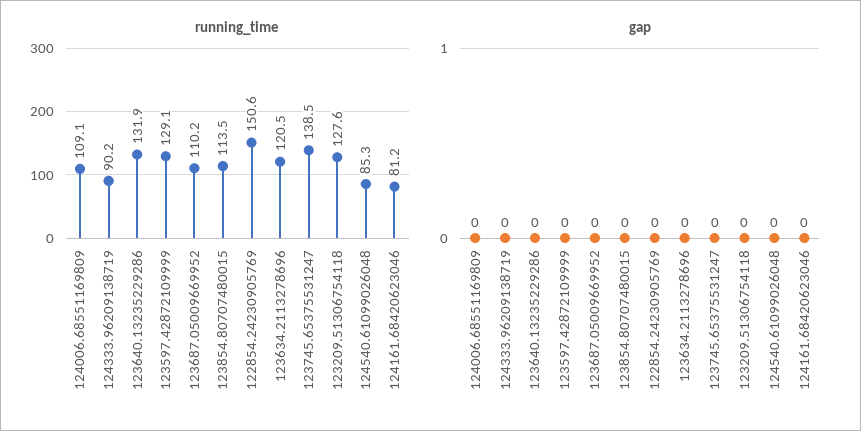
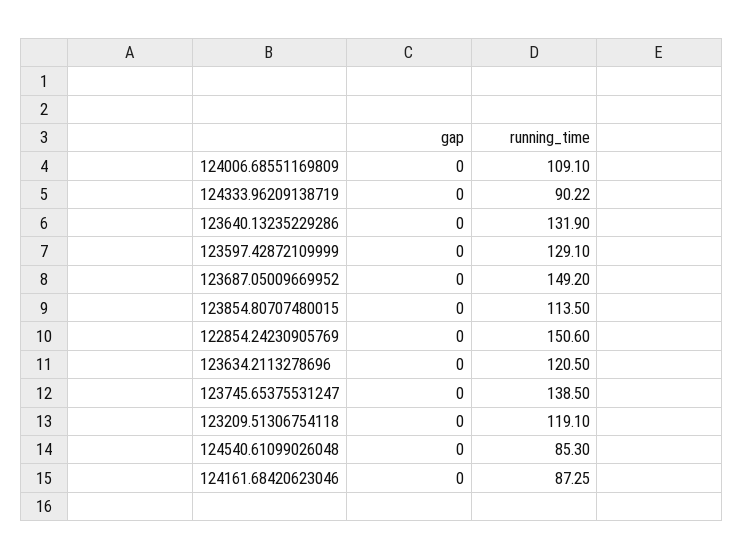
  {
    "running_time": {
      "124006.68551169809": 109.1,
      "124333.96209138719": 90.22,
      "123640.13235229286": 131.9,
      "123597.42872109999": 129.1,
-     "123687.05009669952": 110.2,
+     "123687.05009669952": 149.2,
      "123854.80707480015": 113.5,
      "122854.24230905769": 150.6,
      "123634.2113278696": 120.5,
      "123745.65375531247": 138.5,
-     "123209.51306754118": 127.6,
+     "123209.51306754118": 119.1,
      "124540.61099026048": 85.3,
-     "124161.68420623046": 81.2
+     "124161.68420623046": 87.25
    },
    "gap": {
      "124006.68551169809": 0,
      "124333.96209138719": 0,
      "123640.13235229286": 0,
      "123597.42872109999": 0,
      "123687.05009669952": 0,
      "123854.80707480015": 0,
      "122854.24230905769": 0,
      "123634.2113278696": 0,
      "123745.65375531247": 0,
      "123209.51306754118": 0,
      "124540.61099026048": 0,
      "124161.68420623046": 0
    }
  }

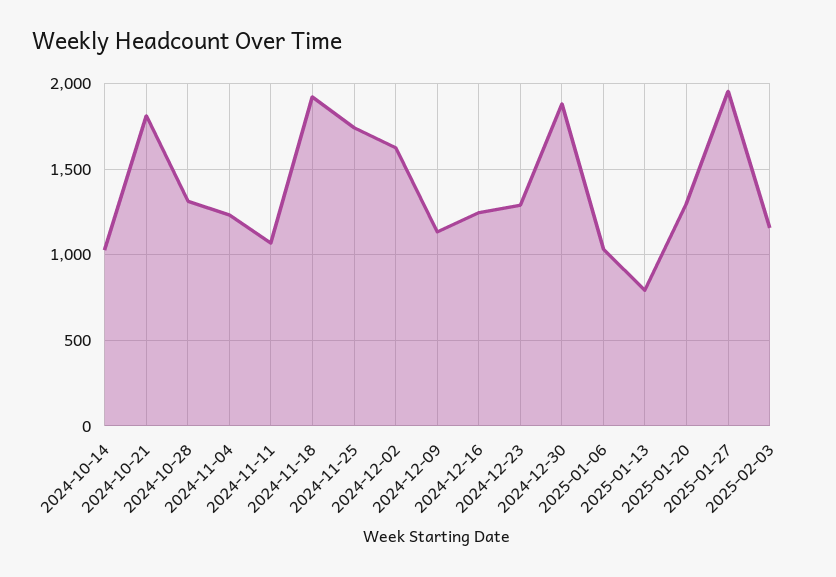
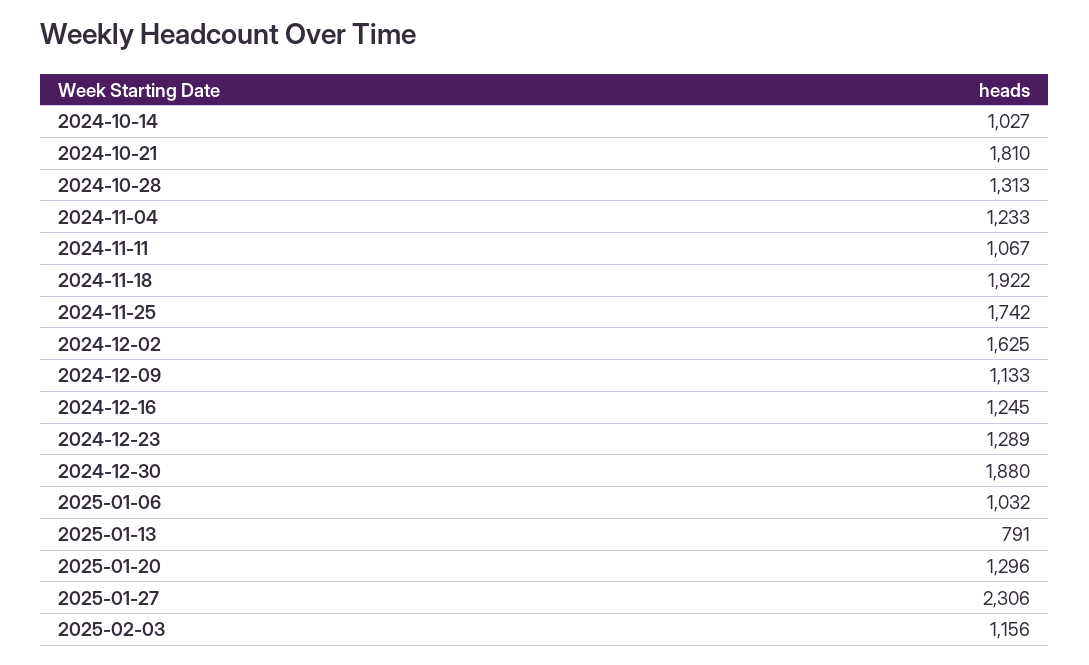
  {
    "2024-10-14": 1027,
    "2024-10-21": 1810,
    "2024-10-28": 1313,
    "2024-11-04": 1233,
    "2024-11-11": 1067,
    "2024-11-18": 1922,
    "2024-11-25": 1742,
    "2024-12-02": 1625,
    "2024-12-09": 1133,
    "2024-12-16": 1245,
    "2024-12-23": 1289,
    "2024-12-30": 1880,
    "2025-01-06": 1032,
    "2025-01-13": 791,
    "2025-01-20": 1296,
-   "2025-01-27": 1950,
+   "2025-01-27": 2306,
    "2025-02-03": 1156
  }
········
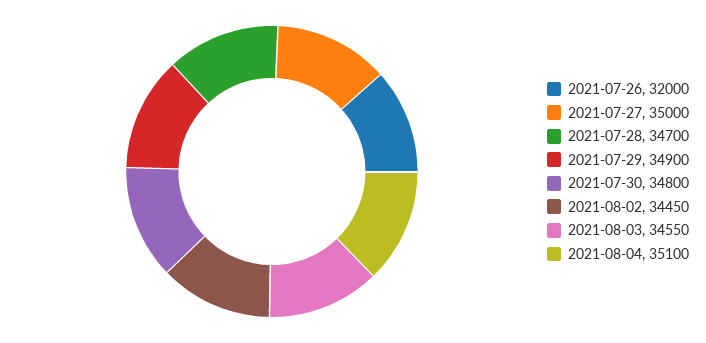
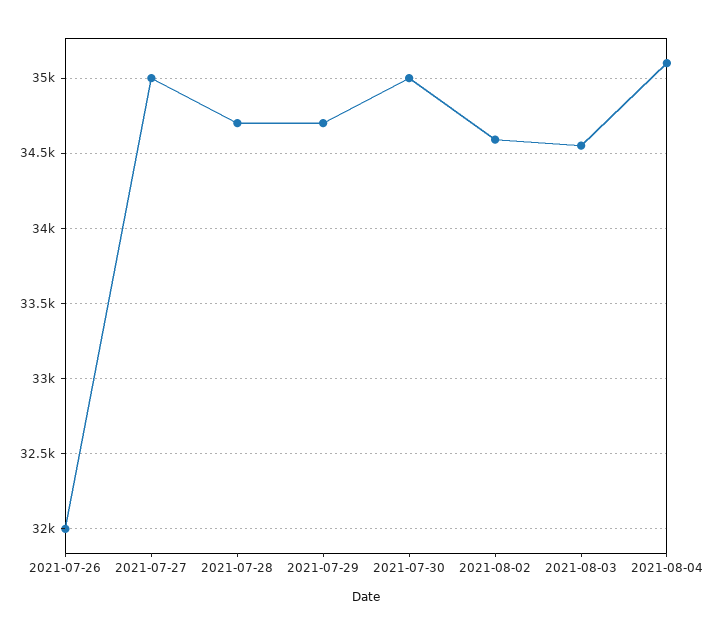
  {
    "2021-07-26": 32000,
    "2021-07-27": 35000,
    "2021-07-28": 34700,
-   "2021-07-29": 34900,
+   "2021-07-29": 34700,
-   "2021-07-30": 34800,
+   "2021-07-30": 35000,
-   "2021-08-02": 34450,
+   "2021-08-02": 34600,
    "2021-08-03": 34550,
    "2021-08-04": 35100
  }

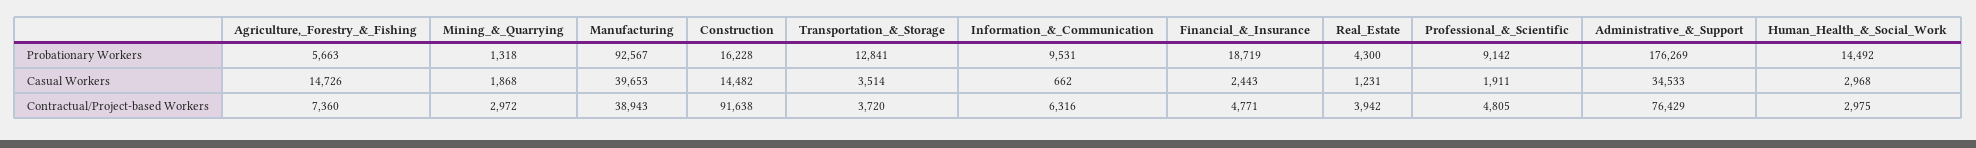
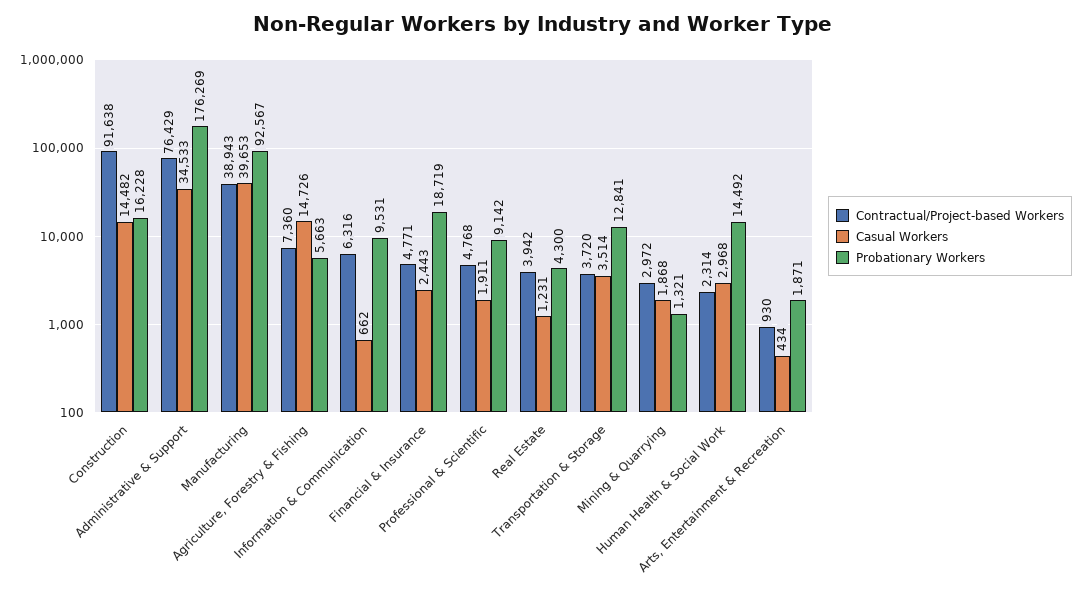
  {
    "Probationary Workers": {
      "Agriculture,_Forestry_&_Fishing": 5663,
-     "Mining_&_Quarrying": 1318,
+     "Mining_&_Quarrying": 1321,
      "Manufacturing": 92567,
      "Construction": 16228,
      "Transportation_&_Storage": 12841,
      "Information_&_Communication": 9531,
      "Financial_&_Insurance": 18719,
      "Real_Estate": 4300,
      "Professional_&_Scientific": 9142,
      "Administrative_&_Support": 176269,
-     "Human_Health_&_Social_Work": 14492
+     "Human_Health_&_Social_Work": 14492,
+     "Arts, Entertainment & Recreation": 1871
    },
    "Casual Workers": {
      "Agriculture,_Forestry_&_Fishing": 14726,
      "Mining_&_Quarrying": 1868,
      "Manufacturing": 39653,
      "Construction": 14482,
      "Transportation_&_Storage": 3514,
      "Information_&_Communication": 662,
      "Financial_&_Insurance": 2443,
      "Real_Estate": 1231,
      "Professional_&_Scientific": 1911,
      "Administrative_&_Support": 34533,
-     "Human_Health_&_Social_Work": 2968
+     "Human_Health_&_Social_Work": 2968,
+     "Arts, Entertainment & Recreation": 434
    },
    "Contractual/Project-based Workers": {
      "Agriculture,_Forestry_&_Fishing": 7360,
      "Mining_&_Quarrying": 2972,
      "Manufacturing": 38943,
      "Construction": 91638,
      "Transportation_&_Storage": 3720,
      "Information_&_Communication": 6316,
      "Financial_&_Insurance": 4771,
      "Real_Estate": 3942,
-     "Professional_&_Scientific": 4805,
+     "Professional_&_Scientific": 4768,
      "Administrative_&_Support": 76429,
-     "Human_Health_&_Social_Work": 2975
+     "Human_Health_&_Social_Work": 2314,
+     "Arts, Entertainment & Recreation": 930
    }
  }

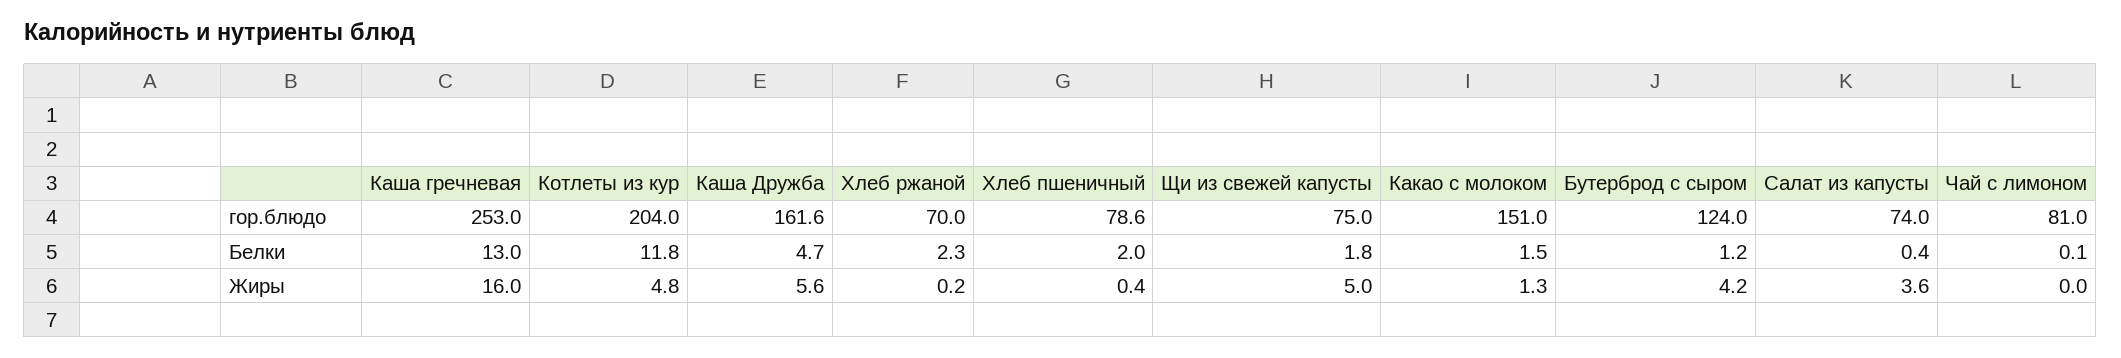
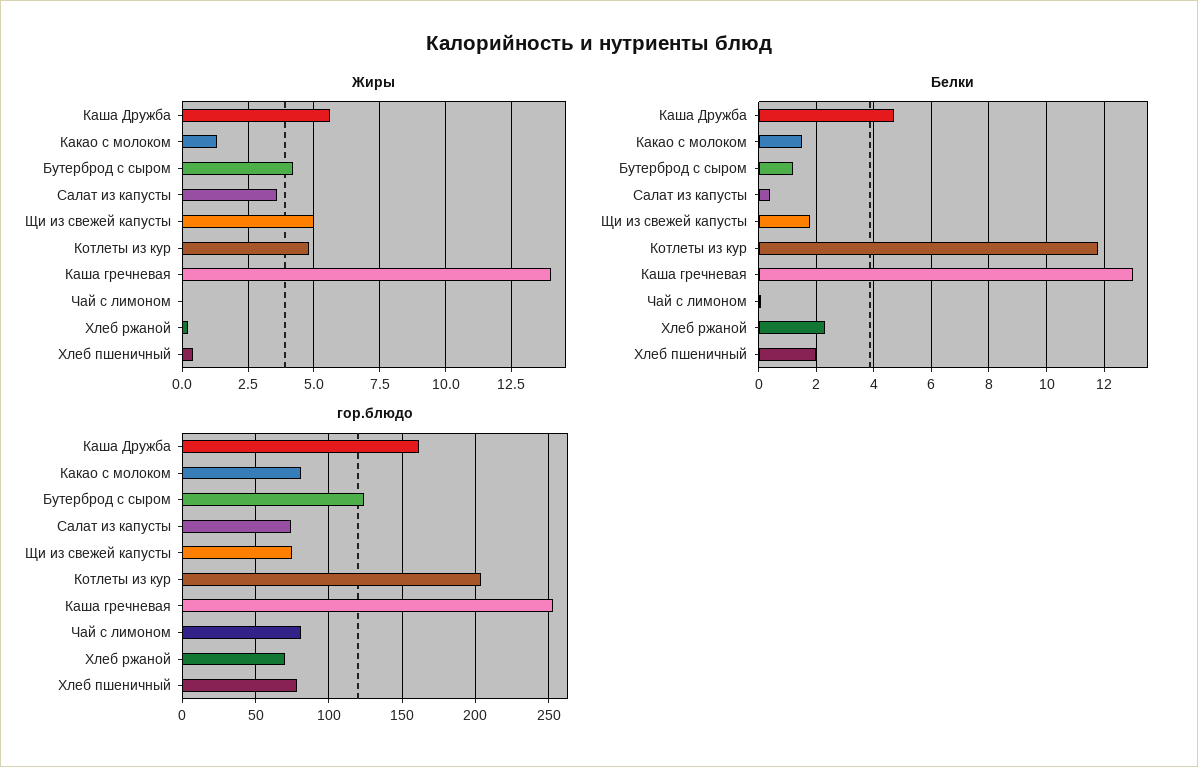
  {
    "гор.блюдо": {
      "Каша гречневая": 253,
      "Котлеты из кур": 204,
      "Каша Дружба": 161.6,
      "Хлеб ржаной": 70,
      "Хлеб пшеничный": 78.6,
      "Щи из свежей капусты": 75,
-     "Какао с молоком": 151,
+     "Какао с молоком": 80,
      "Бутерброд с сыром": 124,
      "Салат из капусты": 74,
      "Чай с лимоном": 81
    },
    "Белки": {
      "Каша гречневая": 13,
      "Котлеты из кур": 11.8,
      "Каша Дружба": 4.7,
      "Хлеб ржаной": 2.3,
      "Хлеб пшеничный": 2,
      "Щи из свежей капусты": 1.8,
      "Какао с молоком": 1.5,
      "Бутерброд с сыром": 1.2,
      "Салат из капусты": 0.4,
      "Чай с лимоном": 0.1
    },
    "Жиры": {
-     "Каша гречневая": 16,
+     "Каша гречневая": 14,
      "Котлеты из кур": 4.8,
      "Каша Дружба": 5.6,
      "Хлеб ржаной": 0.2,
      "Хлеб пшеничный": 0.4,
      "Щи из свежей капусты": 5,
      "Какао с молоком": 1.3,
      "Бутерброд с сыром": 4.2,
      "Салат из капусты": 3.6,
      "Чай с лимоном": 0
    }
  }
········
* WRITTEN TASK: How many of the lines above include the word "Какао"? State that number and nothing else.

* RESULT: 4